* WHAT YOU NEED TO DO: Where the word "text" appears in a line of the entries below, count that line and give the total alone.

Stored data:
⟨

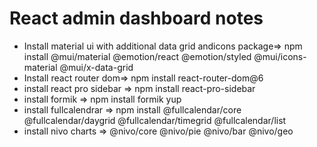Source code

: # React admin dashboard notes

- Install material ui with additional data grid andicons package=> npm install @mui/material @emotion/react @emotion/styled @mui/icons-material @mui/x-data-grid
- Install react router dom=> npm install react-router-dom@6
- install react pro sidebar => npm install react-pro-sidebar
- install formik => npm install formik yup
- install fullcalendrar => npm install @fullcalendar/core @fullcalendar/daygrid @fullcalendar/timegrid @fullcalendar/list
- install nivo charts => @nivo/core @nivo/pie @nivo/bar @nivo/geo
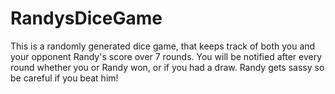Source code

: # RandysDiceGame
This is a randomly generated dice game, that keeps track of both you and your opponent Randy's score over 7 rounds.
You will be notified after every round whether you or Randy won, or if you had a draw.
Randy gets sassy so be careful if you beat him!
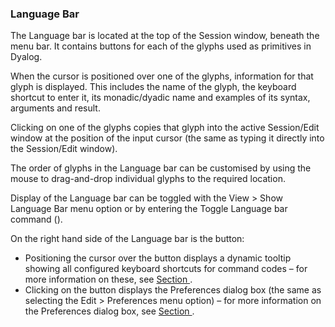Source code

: 



### Language Bar


The Language bar is located at the top of the Session window, beneath the menu bar. It contains buttons for each of the glyphs used as primitives in Dyalog.


When the cursor is positioned over one of the glyphs, information for that glyph is displayed. This includes the name of the glyph, the keyboard shortcut to enter it, its monadic/dyadic name and examples of its syntax, arguments and result.


Clicking on one of the glyphs copies that glyph into the active Session/Edit window at the position of the input cursor (the same as typing it directly into the Session/Edit window).


The order of glyphs in the Language bar can be customised by using the mouse to drag-and-drop individual glyphs to the required location.


Display of the Language bar can be toggled with the View > Show Language Bar menu option or by entering the Toggle Language bar command (<LBR>).


On the right hand side of the Language bar is the  button:

- Positioning the cursor over the  button displays a dynamic tooltip showing all configured keyboard shortcuts for command codes – for more information on these, see [Section ](keyboard_shortcuts_and_command_codes.md#).
- Clicking on the  button displays the Preferences dialog box (the same as selecting the Edit > Preferences menu option) – for more information on the Preferences dialog box, see [Section ](preferences_dialog_box.md#).

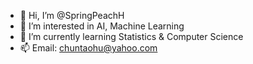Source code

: - 👋 Hi, I’m @SpringPeachH
- 👀 I’m interested in AI, Machine Learning
- 🌱 I’m currently learning Statistics & Computer Science
- 📫 Email: chuntaohu@yahoo.com

<!---
SpringPeachH/SpringPeachH is a ✨ special ✨ repository because its `README.md` (this file) appears on your GitHub profile.
You can click the Preview link to take a look at your changes.
--->
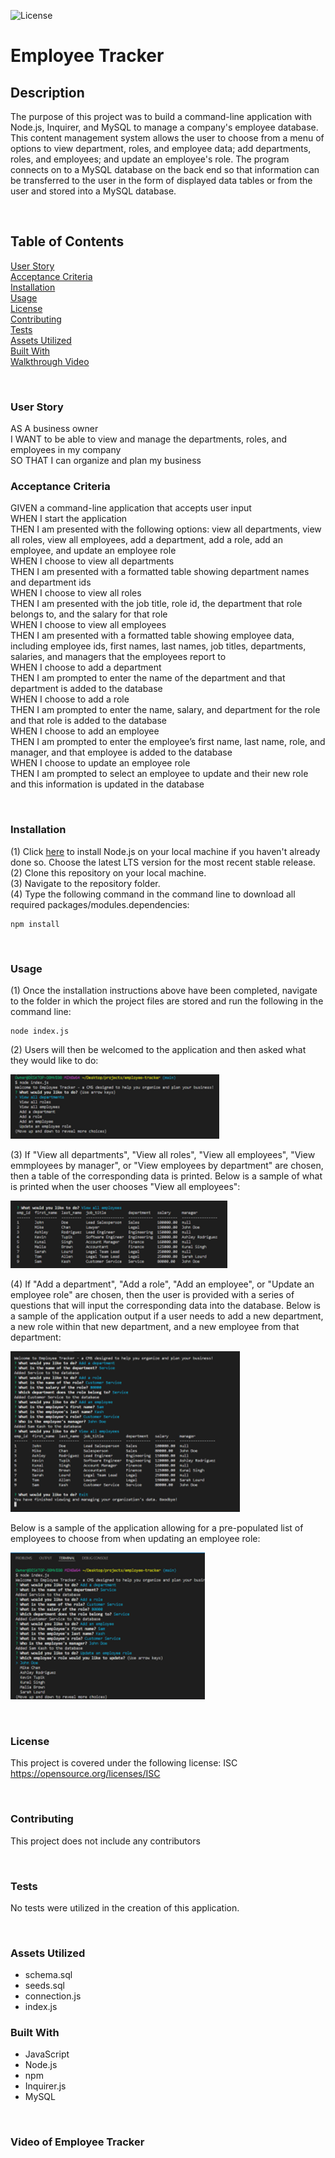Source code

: ![License](https://img.shields.io/badge/License-ISC-ff69b4)

# **Employee Tracker**

## **Description**
The purpose of this project was to build a command-line application with Node.js, Inquirer, and MySQL to manage a company's employee database. This content management system allows the user to choose from a menu of options to view department, roles, and employee data; add departments, roles, and employees; and update an employee's role. The program connects on to a MySQL database on the back end so that information can be transferred to the user in the form of displayed data tables or from the user and stored into a MySQL database. 

<br>

## **Table of Contents**
[User Story](#user-story)<br>
[Acceptance Criteria](#acceptance-criteria)<br>
[Installation](#installation)<br>
[Usage](#usage)<br>
[License](#license)<br>
[Contributing](#contributing)<br>
[Tests](#tests)<br>
[Assets Utilized](#assets-utilized)<br>
[Built With](#built-with)<br>
[Walkthrough Video](#video-of-employee-tracker)<br>

<br>

### **User Story**
AS A business owner<br>
I WANT to be able to view and manage the departments, roles, and employees in my company<br>
SO THAT I can organize and plan my business<br>

### **Acceptance Criteria**
GIVEN a command-line application that accepts user input<br>
WHEN I start the application<br>
THEN I am presented with the following options: view all departments, view all roles, view all employees, add a department, add a role, add an employee, and update an employee role<br>
WHEN I choose to view all departments<br>
THEN I am presented with a formatted table showing department names and department ids<br>
WHEN I choose to view all roles<br>
THEN I am presented with the job title, role id, the department that role belongs to, and the salary for that role<br>
WHEN I choose to view all employees<br>
THEN I am presented with a formatted table showing employee data, including employee ids, first names, last names, job titles, departments, salaries, and managers that the employees report to<br>
WHEN I choose to add a department<br>
THEN I am prompted to enter the name of the department and that department is added to the database<br>
WHEN I choose to add a role<br>
THEN I am prompted to enter the name, salary, and department for the role and that role is added to the database<br>
WHEN I choose to add an employee<br>
THEN I am prompted to enter the employee’s first name, last name, role, and manager, and that employee is added to the database<br>
WHEN I choose to update an employee role<br>
THEN I am prompted to select an employee to update and their new role and this information is updated in the database<br>

<br>

### **Installation**
(1) Click [here](https://nodejs.org/en/) to install Node.js on your local machine if you haven't already done so. Choose the latest LTS version for the most recent stable release.<br> 
(2) Clone this repository on your local machine.<br>
(3) Navigate to the repository folder.<br>
(4) Type the following command in the command line to download all required packages/modules.dependencies:<br>

    npm install

<br>

### **Usage**
(1) Once the installation instructions above have been completed, navigate to the folder in which the project files are stored and run the following in the command line:<br>

    node index.js

(2) Users will then be welcomed to the application and then asked what they would like to do: <br>

![alt text](images/screen-shot-menu.png)

(3) If "View all departments", "View all roles", "View all employees", "View emmployees by manager", or "View employees by department" are chosen, then a table of the corresponding data is printed. Below is a sample of what is printed when the user chooses "View all employees": 

![alt text](images/screen-shot-emp-data.png)

(4) If "Add a department", "Add a role", "Add an employee", or "Update an employee role" are chosen, then the user is provided with a series of questions that will input the corresponding data into the database. Below is a sample of the application output if a user needs to add a new department, a new role within that new department, and a new employee from that department:

![alt text](images/screen-shot-full-application.png)

Below is a sample of the application allowing for a pre-populated list of employees to choose from when updating an employee role:

![alt text](images/screen-shot-update-employee.png)

<br>

### **License**
  This project is covered under the following license: ISC<br>
  https://opensource.org/licenses/ISC


<br>

### **Contributing**
This project does not include any contributors

<br>

### **Tests**
No tests were utilized in the creation of this application.

<br>

### **Assets Utilized** 
- schema.sql
- seeds.sql
- connection.js
- index.js

### **Built With**
* JavaScript
* Node.js
* npm
* Inquirer.js
* MySQL

<br>

### **Video of Employee Tracker**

⟩

* TASK OUTPUT: 4